On the surface—especially for parents navigating pregnancy for the first time—some of these symptoms may seem normal. But Barbossa argues they can be both 'normal' and “distressing in a way that deserves attention and intervention.”

And that attention shouldn’t be limited to in-and-out healthcare appointments: We—as sisters, friends and fellow mothers—need to create safe spaces to talk about our true experiences without fear of judgment or shame. “When expectant mothers feel they aren’t alone in their experience, they are more likely to talk about it during an appointment and more likely to receive assessment,” explains Barbossa.

When I was struggling, my confusion and guilt only complicated matters. I desperately wanted this baby—so what was my early apprehension saying about my abilities as a mother? Nothing, says Barbossa.

Rather, it’s natural to feel intense, potentially conflicting emotions during the huge life transition that is pregnancy.

“Becoming a mother is one of the most vulnerable things we do,” she says. “We grow something inside our body and love something so unconditionally it hurts. Sometimes that hurt literally comes up as physical and emotional pain.”

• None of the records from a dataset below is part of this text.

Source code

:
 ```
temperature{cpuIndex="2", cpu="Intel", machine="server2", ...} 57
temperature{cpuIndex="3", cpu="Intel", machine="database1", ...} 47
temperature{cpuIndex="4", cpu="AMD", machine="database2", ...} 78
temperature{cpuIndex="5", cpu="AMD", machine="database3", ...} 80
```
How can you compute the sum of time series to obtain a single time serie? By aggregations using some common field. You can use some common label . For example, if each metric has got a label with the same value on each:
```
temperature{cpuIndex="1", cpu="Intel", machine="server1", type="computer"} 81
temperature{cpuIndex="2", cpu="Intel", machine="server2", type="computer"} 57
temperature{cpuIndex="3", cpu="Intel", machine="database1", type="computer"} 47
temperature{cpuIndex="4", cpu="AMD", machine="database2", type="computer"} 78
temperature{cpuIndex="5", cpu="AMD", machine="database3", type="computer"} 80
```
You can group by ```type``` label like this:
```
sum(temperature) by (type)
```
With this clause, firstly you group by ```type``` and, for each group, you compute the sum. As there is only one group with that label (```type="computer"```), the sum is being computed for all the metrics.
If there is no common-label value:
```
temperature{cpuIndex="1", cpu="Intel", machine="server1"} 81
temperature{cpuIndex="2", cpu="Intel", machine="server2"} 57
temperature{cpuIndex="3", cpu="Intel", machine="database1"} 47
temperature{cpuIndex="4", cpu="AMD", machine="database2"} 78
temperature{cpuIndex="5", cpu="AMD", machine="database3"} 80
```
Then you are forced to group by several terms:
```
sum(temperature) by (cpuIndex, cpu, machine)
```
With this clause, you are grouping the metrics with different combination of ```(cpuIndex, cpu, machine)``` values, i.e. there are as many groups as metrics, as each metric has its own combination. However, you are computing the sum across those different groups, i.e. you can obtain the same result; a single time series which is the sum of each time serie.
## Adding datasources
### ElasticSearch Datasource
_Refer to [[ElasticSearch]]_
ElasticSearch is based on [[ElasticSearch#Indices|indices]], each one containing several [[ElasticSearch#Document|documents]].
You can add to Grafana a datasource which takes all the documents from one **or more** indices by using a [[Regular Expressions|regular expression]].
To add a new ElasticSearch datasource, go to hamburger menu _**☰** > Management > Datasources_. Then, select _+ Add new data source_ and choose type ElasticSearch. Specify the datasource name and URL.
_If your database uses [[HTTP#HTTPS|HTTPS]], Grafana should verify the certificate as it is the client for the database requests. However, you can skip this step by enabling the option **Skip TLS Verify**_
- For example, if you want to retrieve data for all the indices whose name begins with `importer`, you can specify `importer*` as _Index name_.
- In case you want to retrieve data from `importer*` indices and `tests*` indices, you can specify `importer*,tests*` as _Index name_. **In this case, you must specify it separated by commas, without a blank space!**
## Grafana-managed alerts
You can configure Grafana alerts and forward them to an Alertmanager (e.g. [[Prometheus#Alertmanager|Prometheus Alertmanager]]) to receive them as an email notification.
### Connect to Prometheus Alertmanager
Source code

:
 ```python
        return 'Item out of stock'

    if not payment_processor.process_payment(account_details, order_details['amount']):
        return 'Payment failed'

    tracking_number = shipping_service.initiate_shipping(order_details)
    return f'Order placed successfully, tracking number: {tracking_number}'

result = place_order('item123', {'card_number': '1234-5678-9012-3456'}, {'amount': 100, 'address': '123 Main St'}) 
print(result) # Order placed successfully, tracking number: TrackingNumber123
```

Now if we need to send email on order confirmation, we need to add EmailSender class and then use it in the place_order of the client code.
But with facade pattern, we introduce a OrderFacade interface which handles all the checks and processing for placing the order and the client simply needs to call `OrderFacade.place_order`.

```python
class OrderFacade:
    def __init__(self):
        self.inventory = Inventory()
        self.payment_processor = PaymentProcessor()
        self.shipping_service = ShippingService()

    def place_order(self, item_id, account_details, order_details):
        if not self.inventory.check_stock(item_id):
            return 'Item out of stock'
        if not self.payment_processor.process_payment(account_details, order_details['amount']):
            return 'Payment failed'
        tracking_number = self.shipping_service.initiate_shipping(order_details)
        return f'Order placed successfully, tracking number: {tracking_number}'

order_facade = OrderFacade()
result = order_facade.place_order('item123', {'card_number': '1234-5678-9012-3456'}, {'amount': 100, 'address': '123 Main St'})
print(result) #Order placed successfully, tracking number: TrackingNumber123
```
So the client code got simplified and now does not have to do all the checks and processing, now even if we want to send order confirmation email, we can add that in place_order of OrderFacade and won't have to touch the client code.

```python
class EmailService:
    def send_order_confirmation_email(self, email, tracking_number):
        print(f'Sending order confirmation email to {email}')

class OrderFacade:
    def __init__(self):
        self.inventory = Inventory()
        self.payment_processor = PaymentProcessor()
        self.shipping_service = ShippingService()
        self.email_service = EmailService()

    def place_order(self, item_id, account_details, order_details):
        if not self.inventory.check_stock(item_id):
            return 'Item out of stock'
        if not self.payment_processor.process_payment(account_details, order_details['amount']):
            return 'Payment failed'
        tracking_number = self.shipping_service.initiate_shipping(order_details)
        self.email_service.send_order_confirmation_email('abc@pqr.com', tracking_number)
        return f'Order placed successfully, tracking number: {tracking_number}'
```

Related: Shay Mitchell offers advice to moms dealing with prenatal depression: ‘don’t be afraid to talk about it’

Reach out for help

While prenatal depression isn’t an indication of your future parenting skills, it is a medical condition that deserves acknowledgement and treatment. As a postpartum therapist who also treats pregnant mothers, Truong says her aim is to give expectant parents the chance to work through their emotional experiences.

Outside of professional treatment, Truong says we would all benefit by creating safe spaces for each other. If you sense an expectant mom is struggling, Truong suggests using phrases such as, “Feeling scared or even angry doesn’t make you a bad mom, it just makes you human”—or by not saying anything at all and just hearing her out.

Now in my second pregnancy, I was better able to identify the symptoms of prenatal depression and put my intervention plan into action. Honestly, that’s all thanks to knowing there is help that comes without judgment and hope that comes with treatment.